[AVAILABLE DATA Boundary: Start]

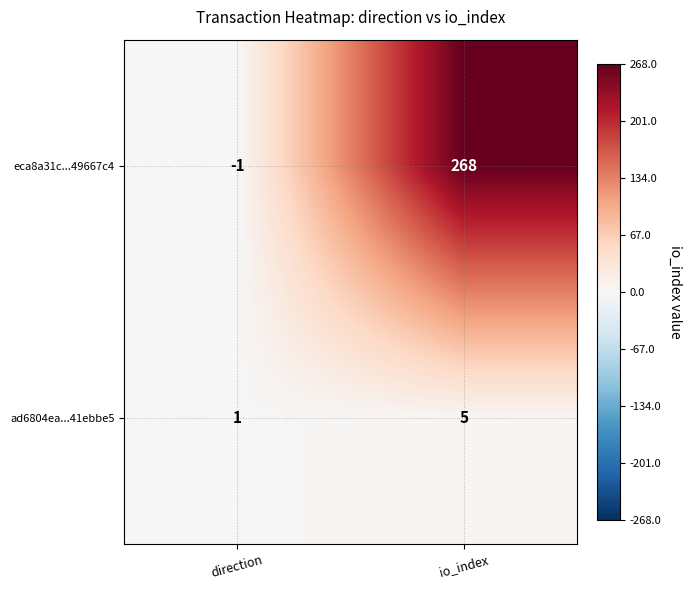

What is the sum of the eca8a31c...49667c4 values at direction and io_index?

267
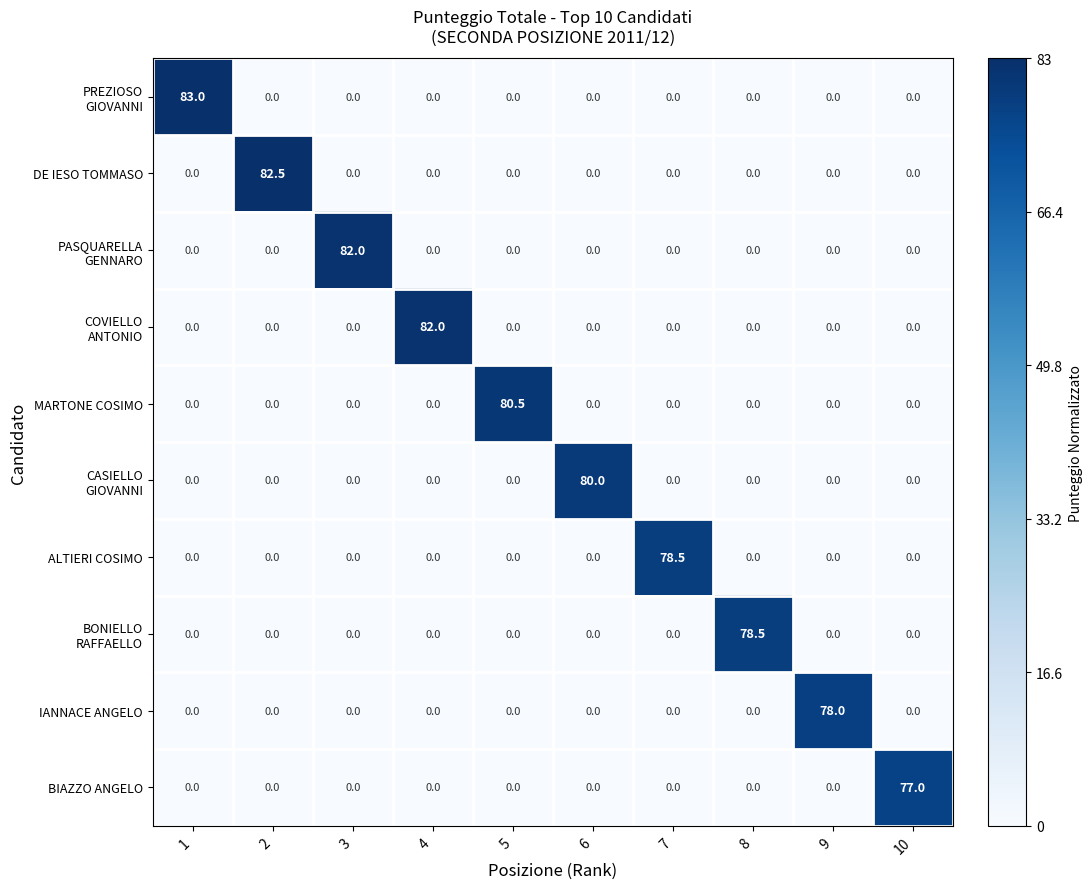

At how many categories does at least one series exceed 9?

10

[AVAILABLE DATA Boundary: End]

• WHAT IS REQUIRED: Rewrite the entries above, changing "series" to "datasets" and keeping everything else the same. Leave the pictures out of your answer.

• EXERCISE ANSWER:
What is the sum of the eca8a31c...49667c4 values at direction and io_index?

267

At how many categories does at least one datasets exceed 9?

10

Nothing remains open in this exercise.